++++ Extract to read ++++

Why should institutional investors at pension funds, endowments and foundations read Terrence Keeley's new book?
To hear out Mr. Keeley's revolutionary idea: If asset owners reallocate just 1.6%, or about $3.5 trillion, of $220 trillion in capital annually, the United Nations Sustainable Development Goals could be achieved easily. That is the total amount of investible assets, whether private or public, equities or fixed income, held by institutions and ultra-high-net-worth investors.
By scrapping traditional ESG index funds, pensions and other institutional funds could invest in impact strategies that truly earn a profit and do good. The former BlackRock Inc. executive said in an interview that he has officially "moved on from the ESG industrial complex." Instead, he advocates investing directly in waste reduction, helping the underserved, skills training, health care, affordable housing, renewable energy and education.
"Even thoughtful investors are questioning what impact current ESG offerings are actually having. It's leading to cynicism," he said.
He points to another way: the 1.6% solution (more on that below).
Mr. Keeley's views carry weight after years of working with BlackRock's institutional investors as a managing director until 2021; he worked closely with founder Larry Fink, who penned the foreword to "Sustainable: Moving Beyond ESG to Impact Investing."
ESG-integrated investments already encompass more than $120 trillion in financial assets, based on United Nations Principles for Responsible Investment figures. But those assets "aren't doing well or doing good," Mr. Keeley said.

++++ Supplied entries ++++

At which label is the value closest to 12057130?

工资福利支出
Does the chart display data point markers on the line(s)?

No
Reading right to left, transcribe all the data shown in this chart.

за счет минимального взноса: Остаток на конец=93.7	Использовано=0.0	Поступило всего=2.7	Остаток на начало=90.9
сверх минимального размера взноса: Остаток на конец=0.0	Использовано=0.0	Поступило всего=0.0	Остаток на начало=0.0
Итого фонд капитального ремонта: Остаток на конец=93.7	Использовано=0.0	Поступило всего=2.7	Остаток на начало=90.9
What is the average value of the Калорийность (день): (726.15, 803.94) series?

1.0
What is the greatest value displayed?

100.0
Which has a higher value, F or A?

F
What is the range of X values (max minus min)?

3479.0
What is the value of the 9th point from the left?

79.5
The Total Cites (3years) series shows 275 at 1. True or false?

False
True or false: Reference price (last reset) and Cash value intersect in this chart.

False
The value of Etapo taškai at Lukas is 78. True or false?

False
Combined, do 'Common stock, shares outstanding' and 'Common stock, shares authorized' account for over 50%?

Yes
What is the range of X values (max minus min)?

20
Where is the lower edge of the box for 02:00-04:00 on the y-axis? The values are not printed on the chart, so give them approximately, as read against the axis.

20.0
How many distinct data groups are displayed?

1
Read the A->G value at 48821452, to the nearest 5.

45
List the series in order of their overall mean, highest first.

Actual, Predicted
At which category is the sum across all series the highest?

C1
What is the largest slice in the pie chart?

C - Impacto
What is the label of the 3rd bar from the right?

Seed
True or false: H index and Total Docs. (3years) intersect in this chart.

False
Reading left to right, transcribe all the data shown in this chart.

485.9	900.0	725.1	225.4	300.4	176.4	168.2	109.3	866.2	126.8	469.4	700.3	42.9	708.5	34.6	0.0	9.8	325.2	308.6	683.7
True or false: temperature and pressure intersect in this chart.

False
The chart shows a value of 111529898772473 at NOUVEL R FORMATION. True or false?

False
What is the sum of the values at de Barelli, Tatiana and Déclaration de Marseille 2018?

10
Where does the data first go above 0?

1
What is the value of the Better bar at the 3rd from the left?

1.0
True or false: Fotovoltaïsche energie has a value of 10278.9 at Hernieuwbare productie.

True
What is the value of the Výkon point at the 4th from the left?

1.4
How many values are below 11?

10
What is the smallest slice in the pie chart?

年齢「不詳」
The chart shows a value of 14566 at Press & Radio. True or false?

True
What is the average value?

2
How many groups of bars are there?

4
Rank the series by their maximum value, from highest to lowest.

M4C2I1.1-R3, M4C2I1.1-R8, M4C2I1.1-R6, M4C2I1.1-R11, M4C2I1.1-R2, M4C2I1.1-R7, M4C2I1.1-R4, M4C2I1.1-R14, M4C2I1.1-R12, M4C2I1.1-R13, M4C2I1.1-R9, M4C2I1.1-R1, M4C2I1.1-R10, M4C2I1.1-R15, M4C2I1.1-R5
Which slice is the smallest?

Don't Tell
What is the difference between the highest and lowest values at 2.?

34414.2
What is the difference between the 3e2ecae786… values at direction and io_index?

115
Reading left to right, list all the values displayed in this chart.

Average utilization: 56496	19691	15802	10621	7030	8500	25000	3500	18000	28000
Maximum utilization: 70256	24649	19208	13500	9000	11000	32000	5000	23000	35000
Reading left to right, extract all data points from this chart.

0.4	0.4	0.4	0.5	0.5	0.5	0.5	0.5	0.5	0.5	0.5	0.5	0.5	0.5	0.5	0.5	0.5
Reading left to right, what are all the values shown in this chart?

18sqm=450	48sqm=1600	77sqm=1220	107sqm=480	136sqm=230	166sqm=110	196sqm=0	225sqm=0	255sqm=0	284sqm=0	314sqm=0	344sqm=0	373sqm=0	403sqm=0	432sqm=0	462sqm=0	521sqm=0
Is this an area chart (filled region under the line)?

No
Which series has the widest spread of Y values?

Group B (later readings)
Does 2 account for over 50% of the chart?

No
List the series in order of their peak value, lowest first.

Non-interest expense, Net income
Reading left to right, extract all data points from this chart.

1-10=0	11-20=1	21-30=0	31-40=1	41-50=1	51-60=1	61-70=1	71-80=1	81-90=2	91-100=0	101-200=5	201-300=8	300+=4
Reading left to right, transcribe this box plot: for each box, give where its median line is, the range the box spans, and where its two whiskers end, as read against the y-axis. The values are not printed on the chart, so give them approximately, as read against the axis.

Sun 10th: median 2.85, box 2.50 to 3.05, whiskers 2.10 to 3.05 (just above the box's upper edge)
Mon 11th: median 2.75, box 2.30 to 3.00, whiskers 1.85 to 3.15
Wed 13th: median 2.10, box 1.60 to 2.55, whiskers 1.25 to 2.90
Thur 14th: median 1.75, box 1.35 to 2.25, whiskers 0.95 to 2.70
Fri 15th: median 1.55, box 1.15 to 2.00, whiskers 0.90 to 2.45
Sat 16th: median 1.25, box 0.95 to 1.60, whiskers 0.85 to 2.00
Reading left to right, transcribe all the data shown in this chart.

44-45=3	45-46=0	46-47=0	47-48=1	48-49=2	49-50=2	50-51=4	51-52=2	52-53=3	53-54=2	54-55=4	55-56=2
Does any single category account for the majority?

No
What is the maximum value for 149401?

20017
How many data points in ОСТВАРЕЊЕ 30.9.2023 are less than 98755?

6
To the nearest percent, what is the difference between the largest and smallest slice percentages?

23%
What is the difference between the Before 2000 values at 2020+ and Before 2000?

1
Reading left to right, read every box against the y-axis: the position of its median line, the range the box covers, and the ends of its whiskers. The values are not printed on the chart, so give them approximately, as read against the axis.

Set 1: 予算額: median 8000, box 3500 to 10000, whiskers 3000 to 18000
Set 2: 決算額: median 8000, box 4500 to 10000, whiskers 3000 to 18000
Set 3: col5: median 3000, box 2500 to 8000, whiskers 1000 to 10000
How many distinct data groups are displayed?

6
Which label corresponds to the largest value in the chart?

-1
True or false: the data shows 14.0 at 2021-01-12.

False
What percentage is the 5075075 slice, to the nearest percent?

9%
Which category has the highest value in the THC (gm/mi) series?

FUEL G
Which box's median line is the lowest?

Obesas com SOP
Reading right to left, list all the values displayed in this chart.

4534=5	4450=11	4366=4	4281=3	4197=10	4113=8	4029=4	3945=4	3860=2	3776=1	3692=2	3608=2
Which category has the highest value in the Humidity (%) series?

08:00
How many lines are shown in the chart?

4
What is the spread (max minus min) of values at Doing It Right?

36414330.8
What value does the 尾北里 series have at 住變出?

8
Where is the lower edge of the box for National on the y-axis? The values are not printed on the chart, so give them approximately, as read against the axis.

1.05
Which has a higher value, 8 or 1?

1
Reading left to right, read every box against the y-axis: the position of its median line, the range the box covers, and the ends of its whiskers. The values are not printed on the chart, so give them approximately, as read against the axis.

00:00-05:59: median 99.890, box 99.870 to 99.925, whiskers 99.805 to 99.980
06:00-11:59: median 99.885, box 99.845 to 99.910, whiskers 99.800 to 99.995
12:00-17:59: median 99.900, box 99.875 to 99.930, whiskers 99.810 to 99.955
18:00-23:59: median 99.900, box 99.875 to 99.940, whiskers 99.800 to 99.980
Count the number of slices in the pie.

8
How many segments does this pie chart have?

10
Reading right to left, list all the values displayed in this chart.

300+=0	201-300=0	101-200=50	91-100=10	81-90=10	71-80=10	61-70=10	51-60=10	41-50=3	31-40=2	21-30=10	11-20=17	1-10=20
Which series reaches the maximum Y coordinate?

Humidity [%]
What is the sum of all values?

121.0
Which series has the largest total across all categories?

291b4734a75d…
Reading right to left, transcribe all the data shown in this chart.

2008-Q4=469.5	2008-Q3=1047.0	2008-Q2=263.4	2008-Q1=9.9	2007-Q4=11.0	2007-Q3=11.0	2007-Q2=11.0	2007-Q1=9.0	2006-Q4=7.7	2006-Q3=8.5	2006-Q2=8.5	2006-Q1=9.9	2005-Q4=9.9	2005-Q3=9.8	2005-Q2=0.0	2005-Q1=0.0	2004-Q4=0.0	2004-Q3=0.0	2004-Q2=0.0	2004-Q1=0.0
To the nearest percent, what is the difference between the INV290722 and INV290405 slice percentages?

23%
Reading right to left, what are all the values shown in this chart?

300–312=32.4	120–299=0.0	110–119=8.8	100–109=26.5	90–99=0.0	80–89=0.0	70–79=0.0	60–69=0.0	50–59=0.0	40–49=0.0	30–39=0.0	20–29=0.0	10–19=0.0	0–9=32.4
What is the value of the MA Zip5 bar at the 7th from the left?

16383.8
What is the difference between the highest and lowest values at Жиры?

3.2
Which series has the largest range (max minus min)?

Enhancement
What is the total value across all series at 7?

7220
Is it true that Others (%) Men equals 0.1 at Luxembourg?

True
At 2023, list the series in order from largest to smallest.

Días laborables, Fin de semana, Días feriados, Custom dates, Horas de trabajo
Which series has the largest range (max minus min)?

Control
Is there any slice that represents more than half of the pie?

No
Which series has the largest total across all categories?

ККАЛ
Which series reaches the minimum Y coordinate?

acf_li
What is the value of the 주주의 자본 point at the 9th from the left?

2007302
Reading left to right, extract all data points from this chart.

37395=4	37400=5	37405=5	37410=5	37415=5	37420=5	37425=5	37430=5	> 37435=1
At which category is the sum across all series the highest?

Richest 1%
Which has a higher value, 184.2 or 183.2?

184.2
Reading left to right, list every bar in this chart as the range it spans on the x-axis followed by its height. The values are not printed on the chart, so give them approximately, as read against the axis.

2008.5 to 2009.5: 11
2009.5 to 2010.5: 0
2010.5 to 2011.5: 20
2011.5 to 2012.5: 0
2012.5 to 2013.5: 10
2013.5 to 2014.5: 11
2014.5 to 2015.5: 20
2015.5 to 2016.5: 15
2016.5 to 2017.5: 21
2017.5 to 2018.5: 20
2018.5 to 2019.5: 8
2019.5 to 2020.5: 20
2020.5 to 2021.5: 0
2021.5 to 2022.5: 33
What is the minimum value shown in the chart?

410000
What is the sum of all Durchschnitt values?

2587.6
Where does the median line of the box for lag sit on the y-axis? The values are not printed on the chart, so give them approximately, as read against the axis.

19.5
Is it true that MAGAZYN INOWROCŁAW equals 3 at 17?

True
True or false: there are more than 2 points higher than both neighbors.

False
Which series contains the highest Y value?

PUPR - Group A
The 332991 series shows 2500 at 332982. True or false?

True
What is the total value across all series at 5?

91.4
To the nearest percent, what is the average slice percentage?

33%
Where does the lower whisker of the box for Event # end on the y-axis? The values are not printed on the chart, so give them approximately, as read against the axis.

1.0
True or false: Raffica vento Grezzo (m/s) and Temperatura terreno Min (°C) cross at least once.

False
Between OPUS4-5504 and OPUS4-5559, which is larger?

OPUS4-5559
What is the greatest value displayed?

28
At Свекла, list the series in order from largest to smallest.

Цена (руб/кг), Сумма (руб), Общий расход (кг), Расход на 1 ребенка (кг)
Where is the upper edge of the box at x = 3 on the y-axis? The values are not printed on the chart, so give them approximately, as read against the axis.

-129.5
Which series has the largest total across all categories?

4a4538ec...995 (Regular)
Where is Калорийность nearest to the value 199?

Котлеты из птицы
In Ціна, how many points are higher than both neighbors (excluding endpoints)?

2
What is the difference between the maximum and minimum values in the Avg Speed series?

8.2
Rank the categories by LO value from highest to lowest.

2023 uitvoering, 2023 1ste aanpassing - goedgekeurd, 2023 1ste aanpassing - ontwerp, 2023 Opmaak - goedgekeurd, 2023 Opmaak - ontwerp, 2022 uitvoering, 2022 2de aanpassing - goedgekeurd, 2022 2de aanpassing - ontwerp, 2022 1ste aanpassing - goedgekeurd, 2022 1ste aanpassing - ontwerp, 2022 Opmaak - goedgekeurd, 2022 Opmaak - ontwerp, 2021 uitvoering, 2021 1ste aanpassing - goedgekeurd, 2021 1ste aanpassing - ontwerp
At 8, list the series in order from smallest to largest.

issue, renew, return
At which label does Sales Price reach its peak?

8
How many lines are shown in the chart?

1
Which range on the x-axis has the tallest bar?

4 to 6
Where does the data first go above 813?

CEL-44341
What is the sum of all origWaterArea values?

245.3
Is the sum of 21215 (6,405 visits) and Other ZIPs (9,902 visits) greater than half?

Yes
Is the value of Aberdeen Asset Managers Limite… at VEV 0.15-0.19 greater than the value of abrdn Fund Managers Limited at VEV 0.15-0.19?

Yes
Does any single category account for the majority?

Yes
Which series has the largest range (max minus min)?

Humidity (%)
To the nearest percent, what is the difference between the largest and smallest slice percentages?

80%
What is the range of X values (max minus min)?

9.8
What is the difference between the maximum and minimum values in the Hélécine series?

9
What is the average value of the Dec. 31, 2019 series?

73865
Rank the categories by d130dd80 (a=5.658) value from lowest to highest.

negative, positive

++++

→ **Task to carry out**:
Copy the passage of the article on Terrence Keeley's book that begins with "By scrapping traditional" and ends after "on that below).", replacing "cynicism" with "skepticism".

→ **Result for this exercise**:
By scrapping traditional ESG index funds, pensions and other institutional funds could invest in impact strategies that truly earn a profit and do good. The former BlackRock Inc. executive said in an interview that he has officially "moved on from the ESG industrial complex." Instead, he advocates investing directly in waste reduction, helping the underserved, skills training, health care, affordable housing, renewable energy and education.
"Even thoughtful investors are questioning what impact current ESG offerings are actually having. It's leading to skepticism," he said.
He points to another way: the 1.6% solution (more on that below).